Every quality UX design is a result of quality user experience research. UX research is an area of UX that is responsible for conducting several researches that allows UX designers go into the ideation process with a full knowledge and clear understanding of the users they are trying to serve.
UX research involves the process of capturing user needs, pain points, and behavioral patterns through different observation and feedback collection methods. This process is the cornerstone of any product’s UX design.
Some brands like Google, Airbnb, Chilling design and Amazon all have one thing in common: an awesome user experience. These brands a;; have websites that are straightforward and easy to use, giving their users the best experience and many (including Airbnb co-founder Joe Gebbia) have attributed the success of these “startup unicorns” to strong UX research and design.
In 2017, CNNMoney’s 100 Best Jobs in America list included UX design and UX research jobs. The ranking was generally based on growth rate, job salary, and job satisfaction. UX research came in at No. 39, with an average annual salary of $106,000 and an estimated 10-year job growth of 19% while User experience design was No. 99, with an average annual salary of $85,900 and an estimated 10-year job growth of 13%..
According to AltexSoft technology consulting firm, UX workflow is categorized into several phases which includes research, discovery, design and prototyping, ideation/elaboration, development, maintenance and growth. A UX Researcher will often work alongside a UX Designer throughout all of these phases.
A UX Researcher uses a set of research methodologies and activities to create a user-centric product. These activities often include:
- background studies of user
- user research through interviews, questionnaires, surveys, etc.

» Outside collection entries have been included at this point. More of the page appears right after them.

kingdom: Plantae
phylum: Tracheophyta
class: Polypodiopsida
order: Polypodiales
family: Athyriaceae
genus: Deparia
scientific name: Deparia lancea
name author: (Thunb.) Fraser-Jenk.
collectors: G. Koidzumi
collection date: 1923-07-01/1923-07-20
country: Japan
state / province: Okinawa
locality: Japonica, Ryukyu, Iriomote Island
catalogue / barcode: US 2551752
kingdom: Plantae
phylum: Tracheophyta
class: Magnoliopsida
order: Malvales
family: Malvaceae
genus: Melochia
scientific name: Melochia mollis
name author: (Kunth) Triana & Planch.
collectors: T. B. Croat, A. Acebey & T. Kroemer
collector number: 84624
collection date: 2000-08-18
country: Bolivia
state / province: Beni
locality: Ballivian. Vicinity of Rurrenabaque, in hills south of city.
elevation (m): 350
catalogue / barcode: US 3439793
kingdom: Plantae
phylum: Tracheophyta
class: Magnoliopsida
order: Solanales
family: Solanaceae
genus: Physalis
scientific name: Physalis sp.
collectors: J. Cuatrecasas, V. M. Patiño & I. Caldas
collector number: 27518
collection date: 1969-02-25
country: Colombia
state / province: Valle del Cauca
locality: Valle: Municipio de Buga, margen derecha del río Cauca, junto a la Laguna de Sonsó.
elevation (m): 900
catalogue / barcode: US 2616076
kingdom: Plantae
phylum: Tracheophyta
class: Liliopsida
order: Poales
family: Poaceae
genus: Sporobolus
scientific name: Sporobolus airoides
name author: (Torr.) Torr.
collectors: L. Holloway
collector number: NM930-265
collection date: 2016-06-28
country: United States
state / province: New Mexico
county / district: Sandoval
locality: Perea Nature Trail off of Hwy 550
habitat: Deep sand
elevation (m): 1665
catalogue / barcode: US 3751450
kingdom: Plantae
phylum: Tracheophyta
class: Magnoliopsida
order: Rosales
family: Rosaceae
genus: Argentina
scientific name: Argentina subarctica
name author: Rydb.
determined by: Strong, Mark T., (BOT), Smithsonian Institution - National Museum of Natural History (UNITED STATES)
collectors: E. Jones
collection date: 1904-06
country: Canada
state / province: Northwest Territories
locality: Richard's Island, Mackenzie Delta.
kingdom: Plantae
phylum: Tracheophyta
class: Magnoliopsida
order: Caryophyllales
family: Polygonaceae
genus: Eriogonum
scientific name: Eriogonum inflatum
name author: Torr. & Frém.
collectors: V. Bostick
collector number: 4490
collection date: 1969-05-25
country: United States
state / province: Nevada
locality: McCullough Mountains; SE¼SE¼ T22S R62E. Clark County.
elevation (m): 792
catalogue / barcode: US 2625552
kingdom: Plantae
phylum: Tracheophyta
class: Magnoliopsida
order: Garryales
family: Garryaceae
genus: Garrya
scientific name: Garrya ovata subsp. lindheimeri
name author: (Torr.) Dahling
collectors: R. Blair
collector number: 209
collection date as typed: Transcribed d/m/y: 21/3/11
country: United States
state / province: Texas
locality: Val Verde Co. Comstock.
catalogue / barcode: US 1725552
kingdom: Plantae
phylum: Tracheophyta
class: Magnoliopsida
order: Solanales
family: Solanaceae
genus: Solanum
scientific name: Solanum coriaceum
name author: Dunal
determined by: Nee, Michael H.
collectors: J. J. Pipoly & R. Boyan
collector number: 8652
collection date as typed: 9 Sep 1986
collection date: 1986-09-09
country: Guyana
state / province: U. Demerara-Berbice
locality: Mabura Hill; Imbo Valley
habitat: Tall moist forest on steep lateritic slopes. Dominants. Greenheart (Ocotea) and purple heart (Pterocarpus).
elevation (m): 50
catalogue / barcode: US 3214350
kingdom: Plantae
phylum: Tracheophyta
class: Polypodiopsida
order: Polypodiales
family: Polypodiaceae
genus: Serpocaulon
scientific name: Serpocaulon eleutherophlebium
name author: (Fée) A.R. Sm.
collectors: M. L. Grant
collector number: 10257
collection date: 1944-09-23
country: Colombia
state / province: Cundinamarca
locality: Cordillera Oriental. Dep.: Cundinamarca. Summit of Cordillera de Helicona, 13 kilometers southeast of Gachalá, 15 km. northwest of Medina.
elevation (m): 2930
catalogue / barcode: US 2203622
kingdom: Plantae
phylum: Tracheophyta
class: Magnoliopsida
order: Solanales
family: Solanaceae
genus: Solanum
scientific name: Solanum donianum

- Analyzing and processing the benchmark information.
- sharing collected data with the product team and stakeholders.
In clear and simple terms, UX research simply connects the dots between user needs, market gap, and business value.
As the world evolves, lots of successful and skilled UX designers have realized the importance of gaining UX research skills to better improve their knowledge in UX and therefore, UX research has now become an important skill for every UX designer.
What are these UX Research Skills? Let’s look at some of them.
Statistics and Analysis:
It is important in UX research that a researcher is able to calculate, understand and interpret the information from internal and external resources on a regular basis. This helps in calculating and predicting how product users will interact with a product.
UX design is a complete team effort. Team members on a project may often include UX Designers, UX Researchers and Product Managers. Researchers mostly work with stakeholders and end users. A UX researcher needs to understand the brand concept within the context of the end user’s needs. A researcher also often engages users in interviews and surveys and then goes back to stakeholders and the team to discuss findings on users and their needs, helping the team align the product objectives and target the user’s pain points.
Therefore, it is important that a UX researcher must be comfortable working with other people and must know how to communicate efficiently and effectively with them.
Since UX research is an essential phase in designing and visualizing processes, a UX researcher must also know UX design techniques and its deliverables, such as information architecture, wireframes, screens, prototypes, user flows, and mockups. And every UX designer must learn to test their skills including research skills.
A qualified UX researcher needs to always be aware of competitor products and their user flows. This helps to capture and refine the product-market fit.
Cognitive and behavioral psychology awareness.
To arrive at concrete conclusions, a UX researcher doesn’t only ask questions. An expert will focus and analyze how users interact generally. These interactions may include, non-verbal signs, such as gestures or mimics, that convey more meaning than words. A good UX researcher will detect, interpret, and embed these interactions into a model of user-product interaction.
Time management skills
Research requires an ability to iterate quickly, therefore, a researcher always needs to manage their time well and be comfortable working in a fast-paced environment.
Software development processes.
An important research skill is the knowledge of software development processes. A researcher needs to have a general knowledge of product development stages. They must know activities, interactions, and responsibilities, within the development process across the team.
UX design is largely focused on solving user problems. The research phase focus on figuring out what these problems are directly from the user. A researcher needs to recognize potential user problems during the research phase and brainstorm actionable steps a designer could take to solve them.
UX research tools knowledge.
Every expert will tell you that high-level research can always be conducted with a paper, a pen, and a voice recorder – tools. Every form of research requires suitable tools. A UX researcher must use tools for finding, targeting, and reaching users, whether for interviews, questionnaires, or data storing and sharing. To analyze user behavior, you must have a knowledge of Google Analytics, Google Optimize, or some other A/B testing environment.
UX is a rapidly growing field and while UX design is more concerned with the user-facing final outcome of the project, research focuses on the user’s wants and needs.
Observation, understanding, and analysis are the three key methodologies employed by UX researchers and can be done through interviews, surveys, or usability testing.
A UX researcher must have a solid understanding of analytics and the entire design process, but will also need soft skills such as adaptability, understanding of human behavioral patterns, and willingness to collaborate.
While we recognize the importance of a dedicated UX researcher, most businesses no longer hire one as some other people in different career roles like the UX designer, Business analyst and Product manager can easily jump in and perform the required research tasks.